REQUIRED TASKS:
a - Render the sentence "This is a political act of reading." from the Bloomsday essay introduction into Spanish.
b - Reproduce the passage of the Bloomsday essay introduction from "What is most" up to and including "Joyce’s classic novel.", character for character.

TEXT SEGMENT:
For Bloomsday, June 16th, which celebrates the life of James Joyce and his novel, Ulysses, I wanted to add my ideas to the celebration and discussion. Here is the introduction from my (non-published) essay, “Bending Instead of Queering Ulysses: A Gay Male Reading of James Joyce’s Novel”:
Part One: Introducing a Different Way of Reading James Joyce’s Ulysses
“Out of the crooked timber of humanity, no straight thing was ever made.” --Immanual Kant
Gay Male Perspective as Theoretical Framework: A Political Act of Reading Literature
Can Molly Bloom be viewed as a gay man’s diva? Can Leopold Bloom and Stephen Dadelus’ friendship be viewed as a gay daddy-son relationship? Can Leopold Bloom be viewed as the bisexual counterpart to the homosexual D.B. Murphy? Can quintessential stereotypes of gay male culture be used in positive ways to interpret aspects of James Joyces’ Ulysses? Can a gay male reader use his imagination when reading any work of literature, whether gay or straight literature, in order to visualize his own existence and self-worth? Yes! To all these questions.
What is most important for me is that I show that a text, such as Ulysses, which has not been viewed as a “gay” text by critics and scholars, can be empowering to gay readers who need to see their lives and sensibilities—and same-sex desires, fantasies, and love—in all aspects of culture, society, and daily life. This is a political act of reading. Like the journeys throughout Homer’s Odyssey and Joyce’s Ulysses, I imagine this essay to be my journey as I try to read and understand the novel with my own identities, sensibilities, and perspectives. Obviously, this essay does not provide an exhaustive gay male interpretation of Ulysses. This is not an exhaustive journey of how one gay man reads Joyce’s classic novel.

EXCERPTED RECORDS:
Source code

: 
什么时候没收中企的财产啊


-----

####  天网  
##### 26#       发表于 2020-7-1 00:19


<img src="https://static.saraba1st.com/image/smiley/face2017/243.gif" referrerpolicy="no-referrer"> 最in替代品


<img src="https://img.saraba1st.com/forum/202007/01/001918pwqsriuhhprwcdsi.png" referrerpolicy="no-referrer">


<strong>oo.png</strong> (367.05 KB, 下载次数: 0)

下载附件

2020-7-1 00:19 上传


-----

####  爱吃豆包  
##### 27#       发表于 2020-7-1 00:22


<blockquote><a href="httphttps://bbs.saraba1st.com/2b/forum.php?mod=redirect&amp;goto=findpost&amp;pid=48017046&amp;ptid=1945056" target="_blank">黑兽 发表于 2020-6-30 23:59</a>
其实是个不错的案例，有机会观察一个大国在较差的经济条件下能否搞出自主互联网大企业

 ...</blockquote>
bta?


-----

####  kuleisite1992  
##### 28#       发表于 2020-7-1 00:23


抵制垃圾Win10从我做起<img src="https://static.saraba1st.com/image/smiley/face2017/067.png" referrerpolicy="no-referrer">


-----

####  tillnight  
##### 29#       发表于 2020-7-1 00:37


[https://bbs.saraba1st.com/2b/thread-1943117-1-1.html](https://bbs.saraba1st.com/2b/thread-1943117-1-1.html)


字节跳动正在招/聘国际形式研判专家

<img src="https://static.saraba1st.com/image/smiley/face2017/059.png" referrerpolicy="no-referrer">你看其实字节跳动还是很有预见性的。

ANSWERS TO THE EXERCISES:
a - Este es un acto político de lectura.

b -
What is most important for me is that I show that a text, such as Ulysses, which has not been viewed as a “gay” text by critics and scholars, can be empowering to gay readers who need to see their lives and sensibilities—and same-sex desires, fantasies, and love—in all aspects of culture, society, and daily life. This is a political act of reading. Like the journeys throughout Homer’s Odyssey and Joyce’s Ulysses, I imagine this essay to be my journey as I try to read and understand the novel with my own identities, sensibilities, and perspectives. Obviously, this essay does not provide an exhaustive gay male interpretation of Ulysses. This is not an exhaustive journey of how one gay man reads Joyce’s classic novel.